Building Your Effectiveness

Building Your Effectiveness

Flexibility. It’s the latest leadership buzzword. In tumultuous, “whitewater” times, leaders must be able to shift direction, change focus, and quickly adapt to changing circumstances. Agility, though, is just one capability strong leaders possess. Wharton management professor and leadership expert Mike Useem says reinforcing your current strengths and adding to them is key to leaders’ continued effectiveness.

“It’s not easy to take a step back and assess your leadership in the moment,” he explains. “If you want to improve, carve out time to learn, reflect about your current capabilities, and build on them.” Useem says The Leadership Journey: Reimagine Your Leadership, a week-long program that he directs, was designed to provide such an experience. The author of The Go Point: When It's Time to Decide, Leading Up: How to Lead Your Boss So You Both Win, and The Leadership Moment: Nine True Stories of Triumph and Disaster and Their Lessons for Us All, Useem notes that such an intentional break from the workplace for education is even more important today, when new leadership capabilities are required.

Specifically, he says tremendous recent changes have placed new demands on leaders. “Twenty years ago, if you rarely or even never stepped foot outside your own country, it didn’t matter. Then, only about a quarter of the S&P 500’s sales came from outside the U.S. Now they’re close to half. What if the next promising opportunity is in Mexico or Brazil? You have to be able to lead effectively in any situation, with any people, anywhere in the world.”

Greg Shea, a senior fellow at the Wharton Center for Leadership and Change Management who also teaches in The Leadership Journey, says the program addresses this capability in a number of ways. “Leading in an unfamiliar setting, whether it’s a culture, country, or even team, is about sense-making. You have to be able to make sense of different situations with different people and reference points, and understand where you fit in.”

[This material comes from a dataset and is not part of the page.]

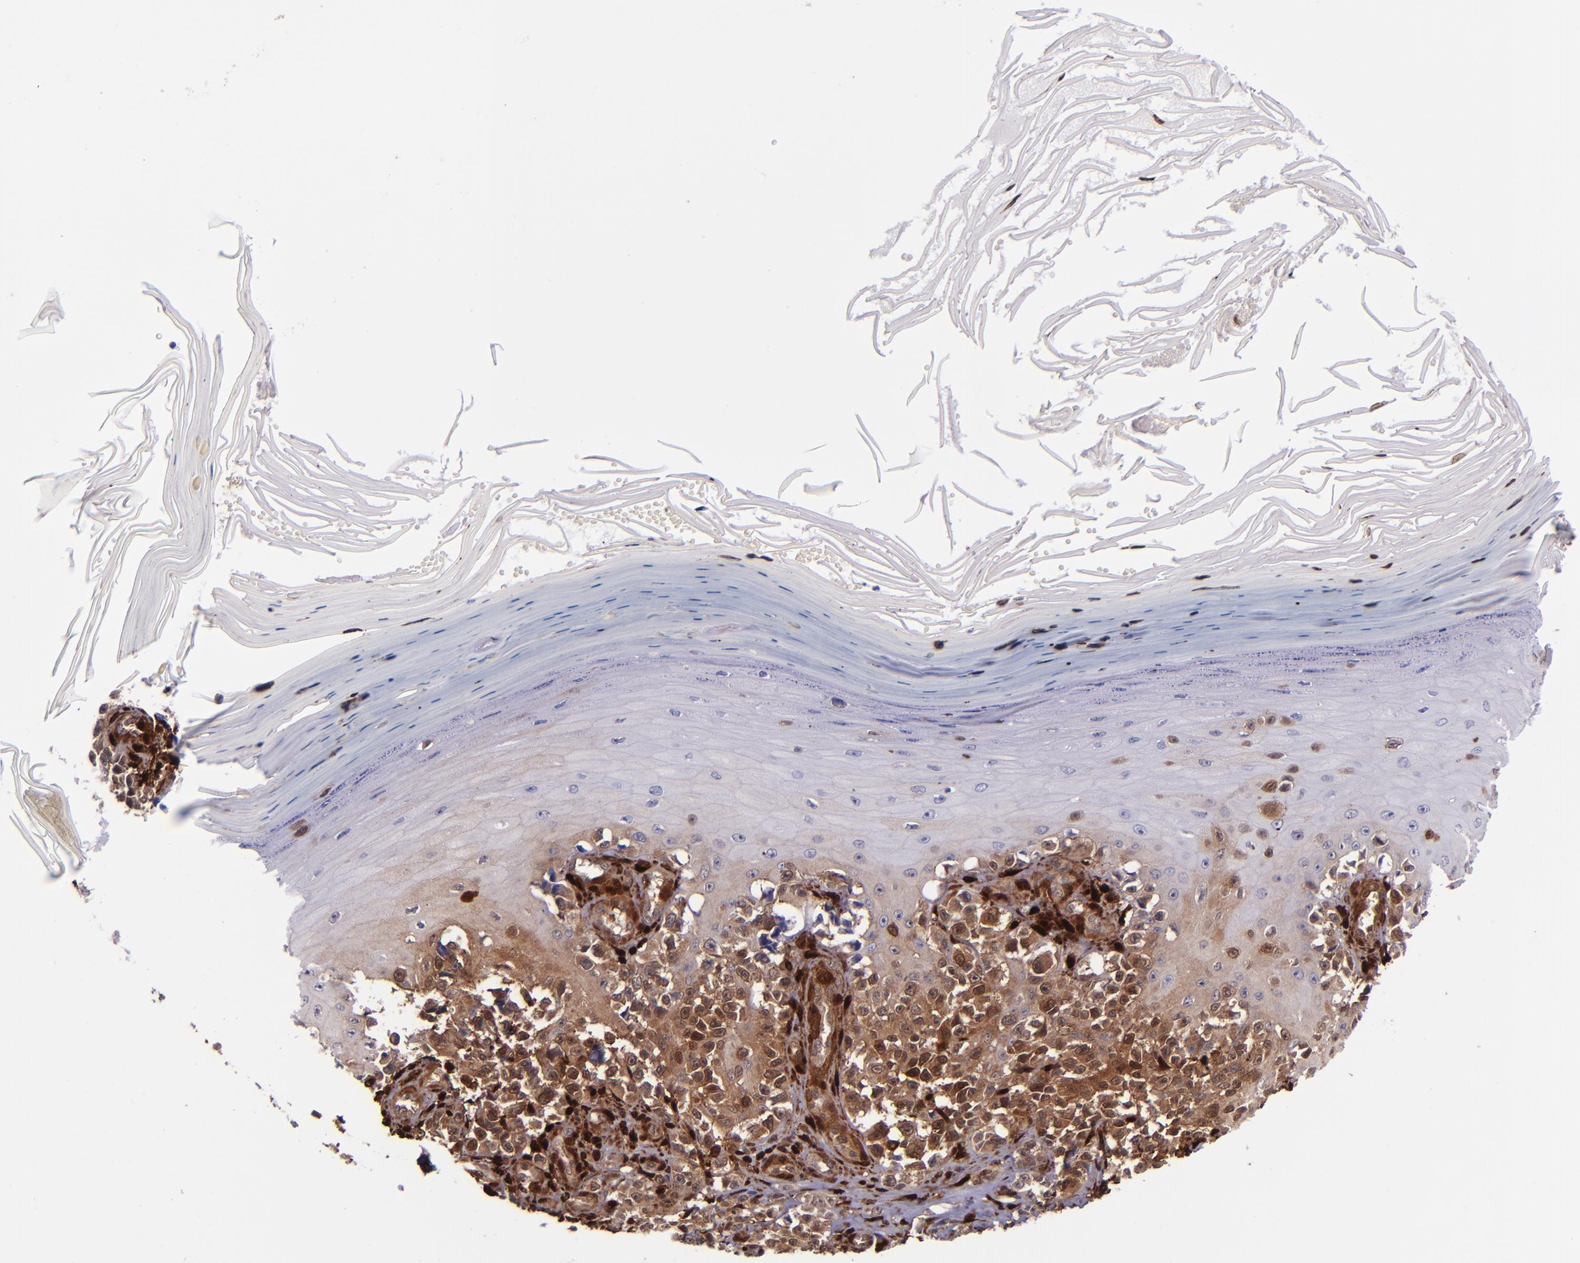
{"staining": {"intensity": "moderate", "quantity": ">75%", "location": "cytoplasmic/membranous,nuclear"}, "tissue": "melanoma", "cell_type": "Tumor cells", "image_type": "cancer", "snomed": [{"axis": "morphology", "description": "Malignant melanoma, NOS"}, {"axis": "topography", "description": "Skin"}], "caption": "IHC of human melanoma reveals medium levels of moderate cytoplasmic/membranous and nuclear staining in about >75% of tumor cells.", "gene": "LGALS1", "patient": {"sex": "female", "age": 82}}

Shea says through a range of experiences that demand absorbing data quickly, making decisions, and trying different approaches, participants can see where they stand now and where they can improve. They also spend time every day during the program reflecting about what worked and what didn’t with a group of peers from around the globe. “They perform in teams as both leaders and followers. They learn from Shakespeare’s Henry V and a battlefield commander — on stage and at a battlefield. They run an airline in a simulation where there’s a premium for being fast on the uptake and making tough decision under time pressure. We keep providing different experiences, and the participants have to decide how they will deal with them. The Leadership Journey is not about taking notes until it’s time for the next coffee break.”

“What worked in the past — having a vision, being a great communicator, and thinking and acting strategically — in many regards still works in the present,” says Useem, “Those capabilities need to be strong. But leaders today also need more; meeting today’s new challenges requires adding to your leadership repertoire.”